### [What you should do]
Pull the text from every row below and copy it line by line, keeping each word, mark, and line break unchanged.

### [Extracted entries]

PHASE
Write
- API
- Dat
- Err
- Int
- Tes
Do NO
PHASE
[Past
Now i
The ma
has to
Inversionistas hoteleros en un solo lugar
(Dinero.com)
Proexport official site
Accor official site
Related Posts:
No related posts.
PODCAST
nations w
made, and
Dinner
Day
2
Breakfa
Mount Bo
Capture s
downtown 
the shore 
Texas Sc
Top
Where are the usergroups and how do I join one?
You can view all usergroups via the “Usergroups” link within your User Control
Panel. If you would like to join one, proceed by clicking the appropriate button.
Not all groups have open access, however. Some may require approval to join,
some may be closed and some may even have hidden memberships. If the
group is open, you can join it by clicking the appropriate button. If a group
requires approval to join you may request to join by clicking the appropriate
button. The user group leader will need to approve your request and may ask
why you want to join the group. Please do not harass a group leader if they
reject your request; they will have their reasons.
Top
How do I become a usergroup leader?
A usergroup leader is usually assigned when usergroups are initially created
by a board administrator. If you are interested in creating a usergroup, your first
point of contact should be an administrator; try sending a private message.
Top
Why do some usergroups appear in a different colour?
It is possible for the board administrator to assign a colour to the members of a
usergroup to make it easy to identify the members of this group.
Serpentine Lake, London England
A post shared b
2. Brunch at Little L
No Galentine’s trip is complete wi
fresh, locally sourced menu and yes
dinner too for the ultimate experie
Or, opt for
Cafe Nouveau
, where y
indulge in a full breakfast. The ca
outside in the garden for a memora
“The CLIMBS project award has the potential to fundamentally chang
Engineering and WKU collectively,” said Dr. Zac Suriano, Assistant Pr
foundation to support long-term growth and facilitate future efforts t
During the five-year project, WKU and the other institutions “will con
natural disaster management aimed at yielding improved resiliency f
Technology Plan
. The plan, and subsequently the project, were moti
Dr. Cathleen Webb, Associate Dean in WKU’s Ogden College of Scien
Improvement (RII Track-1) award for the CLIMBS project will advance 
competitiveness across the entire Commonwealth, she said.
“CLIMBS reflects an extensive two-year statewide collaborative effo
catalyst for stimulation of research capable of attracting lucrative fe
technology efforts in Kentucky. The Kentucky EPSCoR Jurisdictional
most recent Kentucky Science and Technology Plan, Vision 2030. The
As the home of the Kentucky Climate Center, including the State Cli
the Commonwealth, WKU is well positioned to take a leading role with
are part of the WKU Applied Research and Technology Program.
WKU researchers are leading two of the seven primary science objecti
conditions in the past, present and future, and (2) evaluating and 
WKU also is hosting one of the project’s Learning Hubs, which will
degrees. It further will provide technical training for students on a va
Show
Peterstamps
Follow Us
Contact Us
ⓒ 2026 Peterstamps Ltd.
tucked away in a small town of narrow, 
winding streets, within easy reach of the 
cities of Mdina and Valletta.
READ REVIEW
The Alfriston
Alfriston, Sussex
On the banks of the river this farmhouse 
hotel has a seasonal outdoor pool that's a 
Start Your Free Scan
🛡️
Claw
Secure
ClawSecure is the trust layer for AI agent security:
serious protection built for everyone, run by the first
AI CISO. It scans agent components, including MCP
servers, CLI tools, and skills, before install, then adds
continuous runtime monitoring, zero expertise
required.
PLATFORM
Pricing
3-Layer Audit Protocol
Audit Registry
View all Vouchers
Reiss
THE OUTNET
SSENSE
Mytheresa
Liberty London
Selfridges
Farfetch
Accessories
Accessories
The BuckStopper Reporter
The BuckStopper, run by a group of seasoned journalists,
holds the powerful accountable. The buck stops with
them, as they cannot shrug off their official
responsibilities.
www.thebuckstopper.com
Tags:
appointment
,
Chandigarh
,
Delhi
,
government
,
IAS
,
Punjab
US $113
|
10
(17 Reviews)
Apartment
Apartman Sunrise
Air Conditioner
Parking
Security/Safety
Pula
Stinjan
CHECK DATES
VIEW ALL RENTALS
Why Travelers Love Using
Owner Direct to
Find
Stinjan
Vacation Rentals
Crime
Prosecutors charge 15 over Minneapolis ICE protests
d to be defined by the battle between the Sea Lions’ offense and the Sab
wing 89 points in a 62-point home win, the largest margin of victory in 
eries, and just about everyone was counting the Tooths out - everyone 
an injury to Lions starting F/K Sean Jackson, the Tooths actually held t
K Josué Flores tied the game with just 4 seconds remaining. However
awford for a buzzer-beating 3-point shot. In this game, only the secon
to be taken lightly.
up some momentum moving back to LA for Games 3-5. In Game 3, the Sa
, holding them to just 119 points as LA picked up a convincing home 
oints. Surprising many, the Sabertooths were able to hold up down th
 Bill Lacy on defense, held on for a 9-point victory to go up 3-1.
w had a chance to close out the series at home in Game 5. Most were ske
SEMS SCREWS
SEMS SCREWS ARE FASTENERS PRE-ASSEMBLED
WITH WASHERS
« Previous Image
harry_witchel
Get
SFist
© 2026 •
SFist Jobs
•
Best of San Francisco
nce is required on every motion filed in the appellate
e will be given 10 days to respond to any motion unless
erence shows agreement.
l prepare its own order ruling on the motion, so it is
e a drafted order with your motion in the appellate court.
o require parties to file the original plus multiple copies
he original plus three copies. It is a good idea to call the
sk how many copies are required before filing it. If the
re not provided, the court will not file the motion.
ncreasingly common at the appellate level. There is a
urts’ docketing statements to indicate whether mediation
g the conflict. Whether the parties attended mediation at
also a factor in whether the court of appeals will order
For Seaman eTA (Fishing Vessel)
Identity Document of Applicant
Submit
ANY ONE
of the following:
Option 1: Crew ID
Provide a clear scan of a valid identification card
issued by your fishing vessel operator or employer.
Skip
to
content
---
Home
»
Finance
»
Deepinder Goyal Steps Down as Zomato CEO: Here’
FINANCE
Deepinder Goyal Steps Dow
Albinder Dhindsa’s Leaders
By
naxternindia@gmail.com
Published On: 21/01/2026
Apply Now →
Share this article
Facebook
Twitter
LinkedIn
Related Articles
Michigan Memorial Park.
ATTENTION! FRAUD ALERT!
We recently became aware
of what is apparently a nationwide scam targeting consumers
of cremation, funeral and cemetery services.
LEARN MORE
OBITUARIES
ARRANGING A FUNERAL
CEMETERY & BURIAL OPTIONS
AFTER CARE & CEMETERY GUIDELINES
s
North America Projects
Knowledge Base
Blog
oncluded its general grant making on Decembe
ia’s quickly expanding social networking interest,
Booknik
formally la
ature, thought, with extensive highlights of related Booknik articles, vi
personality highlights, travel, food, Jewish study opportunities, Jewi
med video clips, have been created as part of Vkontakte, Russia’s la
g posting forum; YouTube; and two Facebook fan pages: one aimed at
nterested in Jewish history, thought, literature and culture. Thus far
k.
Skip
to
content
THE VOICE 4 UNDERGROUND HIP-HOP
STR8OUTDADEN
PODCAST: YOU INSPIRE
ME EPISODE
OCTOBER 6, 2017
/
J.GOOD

### [Answer section]
PHASE
Write
- API
- Dat
- Err
- Int
- Tes
Do NO
PHASE
[Past
Now i
The ma
has to
Inversionistas hoteleros en un solo lugar
(Dinero.com)
Proexport official site
Accor official site
Related Posts:
No related posts.
PODCAST
nations w
made, and
Dinner
Day
2
Breakfa
Mount Bo
Capture s
downtown 
the shore 
Texas Sc
Top
Where are the usergroups and how do I join one?
You can view all usergroups via the “Usergroups” link within your User Control
Panel. If you would like to join one, proceed by clicking the appropriate button.
Not all groups have open access, however. Some may require approval to join,
some may be closed and some may even have hidden memberships. If the
group is open, you can join it by clicking the appropriate button. If a group
requires approval to join you may request to join by clicking the appropriate
button. The user group leader will need to approve your request and may ask
why you want to join the group. Please do not harass a group leader if they
reject your request; they will have their reasons.
Top
How do I become a usergroup leader?
A usergroup leader is usually assigned when usergroups are initially created
by a board administrator. If you are interested in creating a usergroup, your first
point of contact should be an administrator; try sending a private message.
Top
Why do some usergroups appear in a different colour?
It is possible for the board administrator to assign a colour to the members of a
usergroup to make it easy to identify the members of this group.
Serpentine Lake, London England
A post shared b
2. Brunch at Little L
No Galentine’s trip is complete wi
fresh, locally sourced menu and yes
dinner too for the ultimate experie
Or, opt for
Cafe Nouveau
, where y
indulge in a full breakfast. The ca
outside in the garden for a memora
“The CLIMBS project award has the potential to fundamentally chang
Engineering and WKU collectively,” said Dr. Zac Suriano, Assistant Pr
foundation to support long-term growth and facilitate future efforts t
During the five-year project, WKU and the other institutions “will con
natural disaster management aimed at yielding improved resiliency f
Technology Plan
. The plan, and subsequently the project, were moti
Dr. Cathleen Webb, Associate Dean in WKU’s Ogden College of Scien
Improvement (RII Track-1) award for the CLIMBS project will advance 
competitiveness across the entire Commonwealth, she said.
“CLIMBS reflects an extensive two-year statewide collaborative effo
catalyst for stimulation of research capable of attracting lucrative fe
technology efforts in Kentucky. The Kentucky EPSCoR Jurisdictional
most recent Kentucky Science and Technology Plan, Vision 2030. The
As the home of the Kentucky Climate Center, including the State Cli
the Commonwealth, WKU is well positioned to take a leading role with
are part of the WKU Applied Research and Technology Program.
WKU researchers are leading two of the seven primary science objecti
conditions in the past, present and future, and (2) evaluating and 
WKU also is hosting one of the project’s Learning Hubs, which will
degrees. It further will provide technical training for students on a va
Show
Peterstamps
Follow Us
Contact Us
ⓒ 2026 Peterstamps Ltd.
tucked away in a small town of narrow, 
winding streets, within easy reach of the 
cities of Mdina and Valletta.
READ REVIEW
The Alfriston
Alfriston, Sussex
On the banks of the river this farmhouse 
hotel has a seasonal outdoor pool that's a 
Start Your Free Scan
🛡️
Claw
Secure
ClawSecure is the trust layer for AI agent security:
serious protection built for everyone, run by the first
AI CISO. It scans agent components, including MCP
servers, CLI tools, and skills, before install, then adds
continuous runtime monitoring, zero expertise
required.
PLATFORM
Pricing
3-Layer Audit Protocol
Audit Registry
View all Vouchers
Reiss
THE OUTNET
SSENSE
Mytheresa
Liberty London
Selfridges
Farfetch
Accessories
Accessories
The BuckStopper Reporter
The BuckStopper, run by a group of seasoned journalists,
holds the powerful accountable. The buck stops with
them, as they cannot shrug off their official
responsibilities.
www.thebuckstopper.com
Tags:
appointment
,
Chandigarh
,
Delhi
,
government
,
IAS
,
Punjab
US $113
|
10
(17 Reviews)
Apartment
Apartman Sunrise
Air Conditioner
Parking
Security/Safety
Pula
Stinjan
CHECK DATES
VIEW ALL RENTALS
Why Travelers Love Using
Owner Direct to
Find
Stinjan
Vacation Rentals
Crime
Prosecutors charge 15 over Minneapolis ICE protests
d to be defined by the battle between the Sea Lions’ offense and the Sab
wing 89 points in a 62-point home win, the largest margin of victory in 
eries, and just about everyone was counting the Tooths out - everyone 
an injury to Lions starting F/K Sean Jackson, the Tooths actually held t
K Josué Flores tied the game with just 4 seconds remaining. However
awford for a buzzer-beating 3-point shot. In this game, only the secon
to be taken lightly.
up some momentum moving back to LA for Games 3-5. In Game 3, the Sa
, holding them to just 119 points as LA picked up a convincing home 
oints. Surprising many, the Sabertooths were able to hold up down th
 Bill Lacy on defense, held on for a 9-point victory to go up 3-1.
w had a chance to close out the series at home in Game 5. Most were ske
SEMS SCREWS
SEMS SCREWS ARE FASTENERS PRE-ASSEMBLED
WITH WASHERS
« Previous Image
harry_witchel
Get
SFist
© 2026 •
SFist Jobs
•
Best of San Francisco
nce is required on every motion filed in the appellate
e will be given 10 days to respond to any motion unless
erence shows agreement.
l prepare its own order ruling on the motion, so it is
e a drafted order with your motion in the appellate court.
o require parties to file the original plus multiple copies
he original plus three copies. It is a good idea to call the
sk how many copies are required before filing it. If the
re not provided, the court will not file the motion.
ncreasingly common at the appellate level. There is a
urts’ docketing statements to indicate whether mediation
g the conflict. Whether the parties attended mediation at
also a factor in whether the court of appeals will order
For Seaman eTA (Fishing Vessel)
Identity Document of Applicant
Submit
ANY ONE
of the following:
Option 1: Crew ID
Provide a clear scan of a valid identification card
issued by your fishing vessel operator or employer.
Skip
to
content
---
Home
»
Finance
»
Deepinder Goyal Steps Down as Zomato CEO: Here’
FINANCE
Deepinder Goyal Steps Dow
Albinder Dhindsa’s Leaders
By
naxternindia@gmail.com
Published On: 21/01/2026
Apply Now →
Share this article
Facebook
Twitter
LinkedIn
Related Articles
Michigan Memorial Park.
ATTENTION! FRAUD ALERT!
We recently became aware
of what is apparently a nationwide scam targeting consumers
of cremation, funeral and cemetery services.
LEARN MORE
OBITUARIES
ARRANGING A FUNERAL
CEMETERY & BURIAL OPTIONS
AFTER CARE & CEMETERY GUIDELINES
s
North America Projects
Knowledge Base
Blog
oncluded its general grant making on Decembe
ia’s quickly expanding social networking interest,
Booknik
formally la
ature, thought, with extensive highlights of related Booknik articles, vi
personality highlights, travel, food, Jewish study opportunities, Jewi
med video clips, have been created as part of Vkontakte, Russia’s la
g posting forum; YouTube; and two Facebook fan pages: one aimed at
nterested in Jewish history, thought, literature and culture. Thus far
k.
Skip
to
content
THE VOICE 4 UNDERGROUND HIP-HOP
STR8OUTDADEN
PODCAST: YOU INSPIRE
ME EPISODE
OCTOBER 6, 2017
/
J.GOOD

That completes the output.